Pertanian pada dasarnya merupakan sistem pemanfaatan energi matahari
melalui proses fotosintesis. Hasil fotosintesis berupa makanan sebagai sumber
energi utama bagi manusia. Dalam proses fisiologi tanaman telah menghasilkan
penemuan bahwa produksi tanaman budidaya pada dasarnya tergantung pada
ukuran dan efisiensi sistem fotosintesis. Daun berfungsi sebagai organ utama
fotosintesis yang efektif dalam penyerapan cahaya karena di dalam daun terdapat
klorofil yang berfungsi untuk menangkap cahaya untuk fotosintesis dan
pengambilan CO2. Pendekatan melalui sifat fisiologis tanaman seperti laju
fotosintesis, laju transpirasi, kadar klorofil dan jumlah stomata dapat digunakan
dalam pengujian produktivitas kedelai. Menurut Basuki (2002), sifat fisiologis
dapat dijadikan sebagai kriteria efektif dalam program perbaikan hasil kedelai.
4
Balai Penelitian Tanaman Kacang-Kacangan dan Umbi-Umbian
(Balitkabi) Malang telah melepas lebih dari 63 kultivar kedelai dan selama tahun
1998-2005 Balitkabi telah melepas 10 varietas kedelai unggul. Dari kultivar yang
telah dilepas belum diperoleh informasi yang cukup tentang sifat fisiologis dari
masing-masing kultivar dan ketergantungannya terhadap JMA. Dengan
mengetahui ketergantungan masing-masing kultivar kedelai dan hubungan sifat
fisiologisnya seperti laju fotosintesis, laju transpirasi, kadar klorofil, jumlah
stomata dari masing-masing kultivar diharapkan dapat dijadikan sebagai dasar
dalam memperbaiki dan meningkatkan hasil tanaman kedelai melalui penerapan
teknik budidaya berupa aplikasi teknologi mikroba tanah yaitu menggunakan
Jamur Mikoriza Arbuskukar (JMA).
B. Rumusan Masalah
Berdasarkan uraian pada latar belakang dapat dirumuskan permasalahan
sebagai berikut:
a. Belum diketahui tingkat ketergantungan delapan belas kultivar kedelai
(Glycine max (L.) Merr.) yang diinokulasi jamur mikoriza arbuskular.

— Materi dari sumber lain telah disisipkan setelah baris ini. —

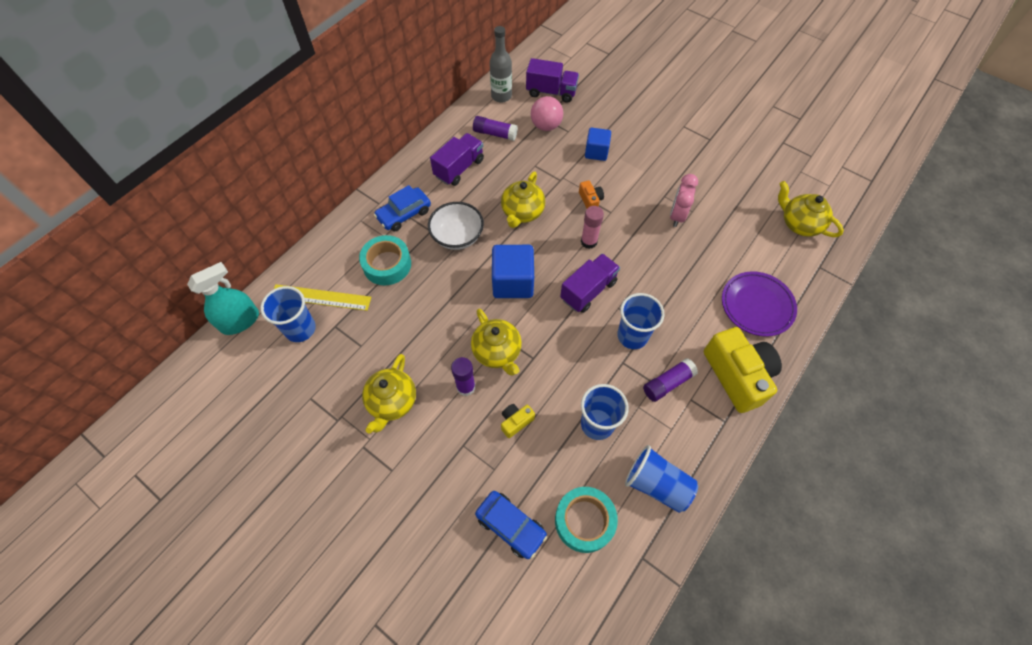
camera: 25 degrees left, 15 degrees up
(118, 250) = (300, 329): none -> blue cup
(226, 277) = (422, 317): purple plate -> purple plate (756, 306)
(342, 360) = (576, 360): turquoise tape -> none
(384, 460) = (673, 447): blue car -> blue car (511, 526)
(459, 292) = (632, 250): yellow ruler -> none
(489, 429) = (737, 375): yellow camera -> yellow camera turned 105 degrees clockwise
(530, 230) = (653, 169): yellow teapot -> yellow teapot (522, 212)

b. Belum diketahui hubungan sifat fisiologis delapan belas kultivar kedelai
(Glycine max (L.) Merr.) dengan tingkat ketergantungan jamur mikoriza
arbuskular.
C. Tujuan Penelitian
1. Mengetahui tingkat ketergantungan delapan belas kultivar kedelai (Glycine
max (L.) Merr.) yang diinokulasi jamur mikoriza arbuskular.
2. Mencari hubungan sifat fisiologis delapan belas kultivar kedelai (Glycine
max (L.) Merr.) dengan tingkat ketergantungan jamur mikoriza arbuskular.
5
D. Manfaat Penelitian
1. Memberikan informasi kepada pembaca mengenai tingkat ketergantungan
tanaman kedelai (Glycine max (L.) Merr.) yang diinokulasi jamur mikoriza
arbuskular.
2. Memberikan informasi kepada pembaca mengenai hubungan sifat
fisiologis tanaman kedelai (Glycine max (L.) Merr.) dengan tingkat
ketergantungan jamur mikoriza arbuskular.
3. Memberikan informasi kepada pembaca mengenai sifat fisiologis tanaman
kedelai (Glycine max (L.) Merr.) sebagai pertimbangan dalam perbaikan
teknik budidaya melalui pemberian jamur mikoriza arbuskular.